The objective of some projects

The initiatives benefiting from the LIFE Programme are very diverse and heterogeneous. One of the projects will for example involve Italian chefs, who will promote smart, nutritious and affordable climate-friendly diets, reducing food waste through awareness raising, communication and education campaigns, targeting their customers, employees and others. This project contributes, among other things, to the Farm to Fork Strategy, the Circular Economy Action Plan and the Waste Framework Directive.

A Polish project will demonstrate the feasibility of using renewable energies for cooling public buildings and a project from France will establish an innovative system to optimise the use of resources and recover local construction and public works waste. Both projects support the EU’s Renovation Wave, launched in October last year.

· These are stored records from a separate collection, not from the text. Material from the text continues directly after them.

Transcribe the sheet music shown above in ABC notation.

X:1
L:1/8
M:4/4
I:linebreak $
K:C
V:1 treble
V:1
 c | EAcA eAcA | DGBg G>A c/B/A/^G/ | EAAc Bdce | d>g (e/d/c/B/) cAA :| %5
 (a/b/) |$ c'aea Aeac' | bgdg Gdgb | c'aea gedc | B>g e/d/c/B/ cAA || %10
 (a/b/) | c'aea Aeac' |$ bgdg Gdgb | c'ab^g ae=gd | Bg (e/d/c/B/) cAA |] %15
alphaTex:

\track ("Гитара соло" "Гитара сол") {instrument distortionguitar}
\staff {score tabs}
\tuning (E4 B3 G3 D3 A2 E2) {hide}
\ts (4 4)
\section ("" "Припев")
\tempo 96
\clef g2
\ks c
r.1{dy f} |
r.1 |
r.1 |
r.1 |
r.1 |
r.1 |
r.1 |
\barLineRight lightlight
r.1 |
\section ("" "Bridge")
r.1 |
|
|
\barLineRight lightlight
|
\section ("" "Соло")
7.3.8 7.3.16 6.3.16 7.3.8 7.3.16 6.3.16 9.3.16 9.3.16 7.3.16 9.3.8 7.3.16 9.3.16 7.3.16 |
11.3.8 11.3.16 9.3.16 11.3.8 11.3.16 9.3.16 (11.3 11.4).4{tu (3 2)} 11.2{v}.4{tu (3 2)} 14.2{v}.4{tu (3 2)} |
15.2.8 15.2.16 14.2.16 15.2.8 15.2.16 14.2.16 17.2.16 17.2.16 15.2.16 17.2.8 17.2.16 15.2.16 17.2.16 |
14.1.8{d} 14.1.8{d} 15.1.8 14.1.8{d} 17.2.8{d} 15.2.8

A large transnational project will restore degraded peatlands in Belgium, Germany, Ireland, the Netherlands and Poland. Planned actions include restoring the carbon sink function of peatlands, contributing to the EU’s ambition to be climate neutral by 2050. The project will also raise groundwater levels and help conserve species and habitats protected under the EU Birds and Habitats Directives.

In another project, a Bulgarian project team will protect breeding, wintering and migratory populations of bird species by reducing deaths due to electricity infrastructure. They will identify the medium-voltage power lines most at risk and replace overhead power lines with underground cables in the most important sections. This project contributes to compliance with the EU Birds Directive on the ground.

Why is the LIFE programme so important?

Two of Europe’s leading political figures were keen to give their views on the importance of the LIFE Programme.

According to Frans Timmermans, Executive Vice-President for the European Green Pact, “the climate and biodiversity crises are real existential crises and there is no time to lose. COP26 in Glasgow recognised the need to accelerate our actions already this decade. Through the European Green Pact, the European Union is working to reduce emissions, restore nature and ensure the sustainable use of resources. We can only succeed if we work together, across all sectors. The LIFE projects are a perfect example of this, bringing together citizens, public bodies, industry and NGOs to work for the climate and the environment”.

Meanwhile Virginijus Sinkevičius, Commissioner for Environment, Oceans and Fisheries, assures that there is a need for a profound societal transformation: “The interlinked crises of climate change, biodiversity loss and pollution are the defining challenges of our time. To address them, we need a profound transformation of our societies and economies, achieving a carbon neutral future and learning to live within the constraints of our planet. LIFE projects show how to do this. They have a strong impact on the ground and show the added value of European cooperation,” he concludes.